Le sens de l’instinct, inséparable complice du demi d’ouverture, ne l’a pas quitté non plus. Comme ce jour d’hiver 2019 où il s’engouffre dans le B5, dernier bâtiment historique de la cité des Bosquets à Montfermeil (Seine-Saint-Denis), carcasse éventrée vouée à la démolition.
Chaque soir après les cours, carnet et pellicules en poche, l’artiste baroudeur promène sa silhouette entre les tours à ciel ouvert, lieux de vie fantômes squattés par les oiseaux de fortune. Il passera l’année 2020 à esquiver ouvriers et agents de sécurité. “C’était un jeu mais j’adorais ça”, confesse-t-il.

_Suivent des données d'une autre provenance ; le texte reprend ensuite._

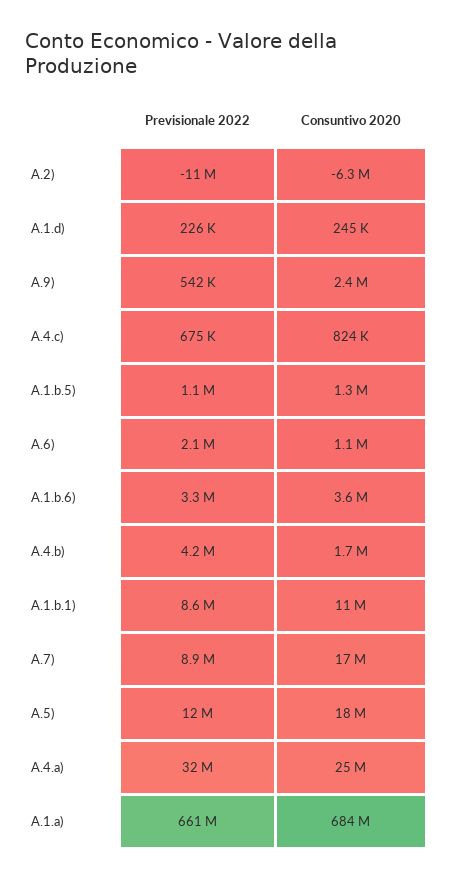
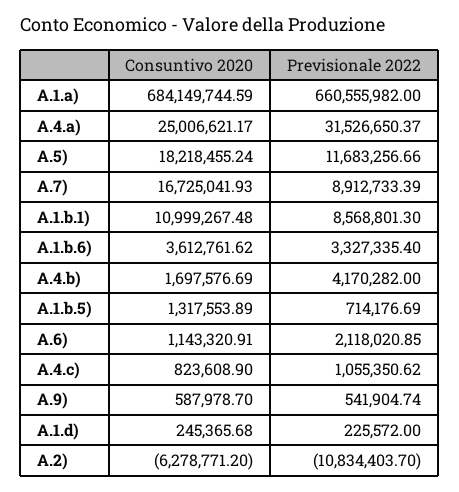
  {
    "Previsionale 2022": {
      "A.2)": -10834403.7,
      "A.1.d)": 225572,
      "A.9)": 541904.74,
-     "A.4.c)": 675000,
+     "A.4.c)": 1055350.62,
-     "A.1.b.5)": 1100000,
+     "A.1.b.5)": 714176.69,
      "A.6)": 2118020.85,
      "A.1.b.6)": 3327335.4,
      "A.4.b)": 4170282,
      "A.1.b.1)": 8568801.3,
      "A.7)": 8912733.39,
      "A.5)": 11683256.66,
      "A.4.a)": 31526650.37,
      "A.1.a)": 660555982
    },
    "Consuntivo 2020": {
      "A.2)": -6278771.2,
      "A.1.d)": 245365.68,
-     "A.9)": 2400000,
+     "A.9)": 587978.7,
      "A.4.c)": 823608.9,
      "A.1.b.5)": 1317553.89,
      "A.6)": 1143320.91,
      "A.1.b.6)": 3612761.62,
      "A.4.b)": 1697576.69,
      "A.1.b.1)": 10999267.48,
      "A.7)": 16725041.93,
      "A.5)": 18218455.24,
      "A.4.a)": 25006621.17,
      "A.1.a)": 684149744.59
    }
  }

Sa sympathie naturelle l’aide à gagner la confiance du quartier. Puisqu’il a toujours voulu écrire, il calligraphie des messages à l’encre noire sur les murs du B5 et associe les habitants à ses derniers jours. Pinceau en main, eux aussi y couchent leurs derniers témoignages.

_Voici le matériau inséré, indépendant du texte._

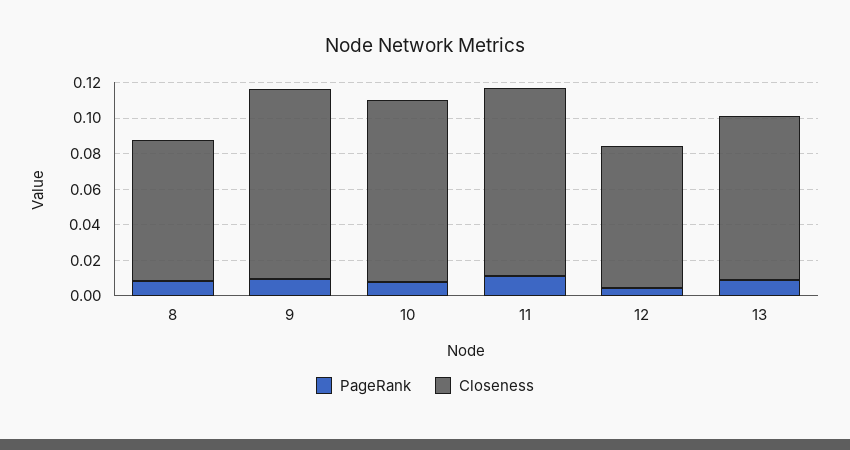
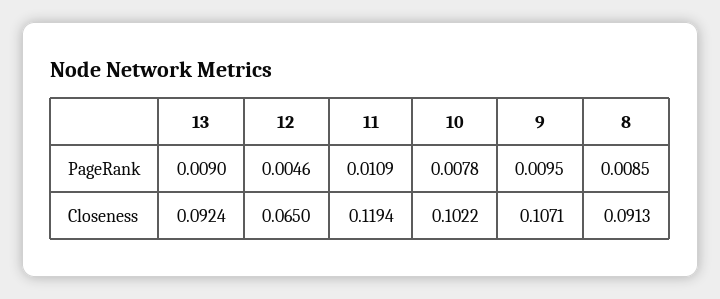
  {
    "PageRank": {
      "8": 0.0085,
      "9": 0.0095,
      "10": 0.0078,
      "11": 0.0109,
      "12": 0.0046,
      "13": 0.009
    },
    "Closeness": {
-     "8": 0.08,
+     "8": 0.0913,
      "9": 0.1071,
      "10": 0.1022,
-     "11": 0.105,
+     "11": 0.1194,
-     "12": 0.08,
+     "12": 0.065,
      "13": 0.0924
    }
  }

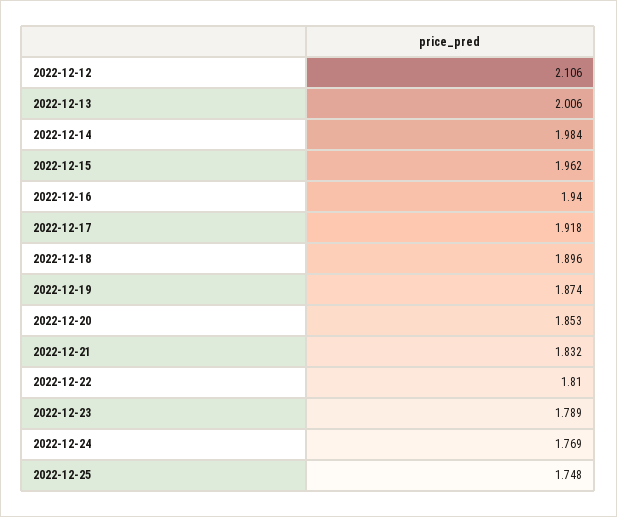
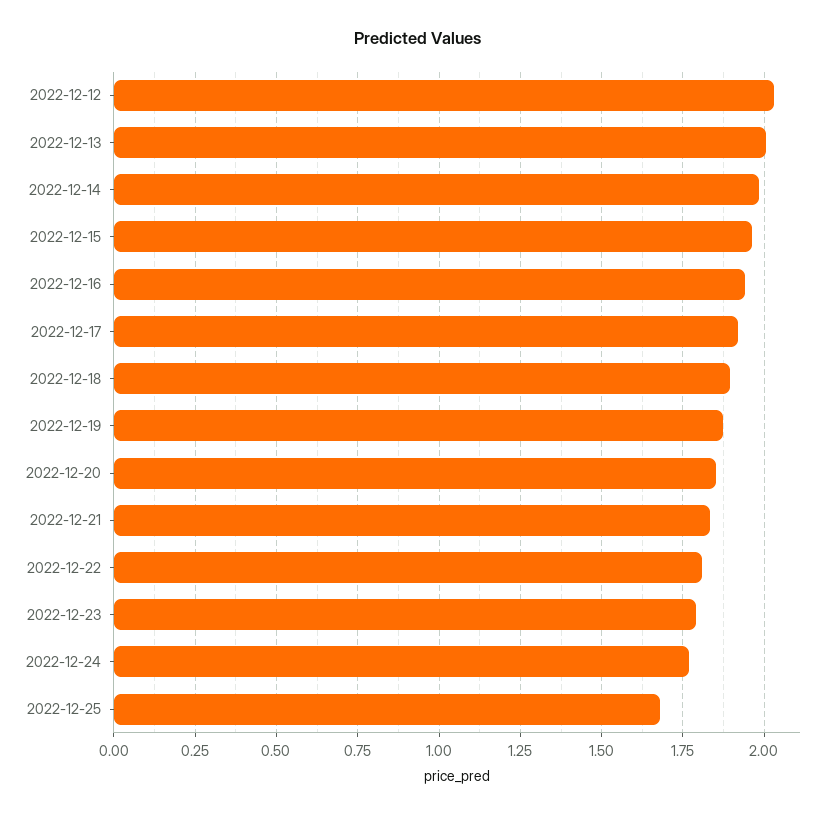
  {
-   "2022-12-12": 2.106,
+   "2022-12-12": 2.025,
    "2022-12-13": 2.006,
    "2022-12-14": 1.984,
    "2022-12-15": 1.962,
    "2022-12-16": 1.94,
    "2022-12-17": 1.918,
    "2022-12-18": 1.896,
    "2022-12-19": 1.874,
    "2022-12-20": 1.853,
    "2022-12-21": 1.832,
    "2022-12-22": 1.81,
    "2022-12-23": 1.789,
    "2022-12-24": 1.769,
-   "2022-12-25": 1.748
+   "2022-12-25": 1.675
  }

“Le mot est passé dans la cité qu’il y avait un gars en vélo un peu bizarre qui faisait des peintures, les gens ont commencé à venir voir.”
De ce projet “un peu fou”, il a tiré une exposition photographique, un court-métrage projeté par les Ateliers Médicis et un livre éponyme, “Courte vie pleine”, à paraître le 7 octobre. Une mosaïque de clichés argentiques en noir et blanc et de prose contemporaine influencée par le hip-hop – il exalte les rimes du rappeur Oxmo Puccino, qui en signe la préface.
JR, son directeur à Kourtrajmé, loue sa “détermination” et ses “talents”. “Il est arrivé avec des sujets en lui, des cassures, des fissures, des choses qu’il a recherchées dans le monde autour de lui et qu’il a retrouvées dans les bâtiments de Montfermeil”, confie-t-il.
Le B5, lui, a fini par tomber, emportant les messages éphémères dans ses amas de poussière. De nouveaux travaux d’Aristide sont venus tapir les murs des tours voisines, entre hommages et nostalgie.
Des vidéos virales sur les réseaux montrent des attroupements d’habitants émus aux larmes devant les collages photographiques, dont le plus haut fait 32m. “Ils ont réalisé que si c’était important pour un mec qui n’était pas d’ici, ça l’était aussi pour eux”, constate l’artiste.
Voilà peut-être le cœur de sa démarche. “Si tes livres ne servent qu’à ceux qui lisent déjà, alors tu ne sers à rien”, assène Aristide Barraud qui veut faire de l’art et l’écriture “des choses non élitistes”. “Les plus accessibles, les plus populaires, les plus universelles possibles.”
Une façon pour lui de continuer à jouer collectif. Au rugby comme en arts, l’orchestre n’est jamais bien loin.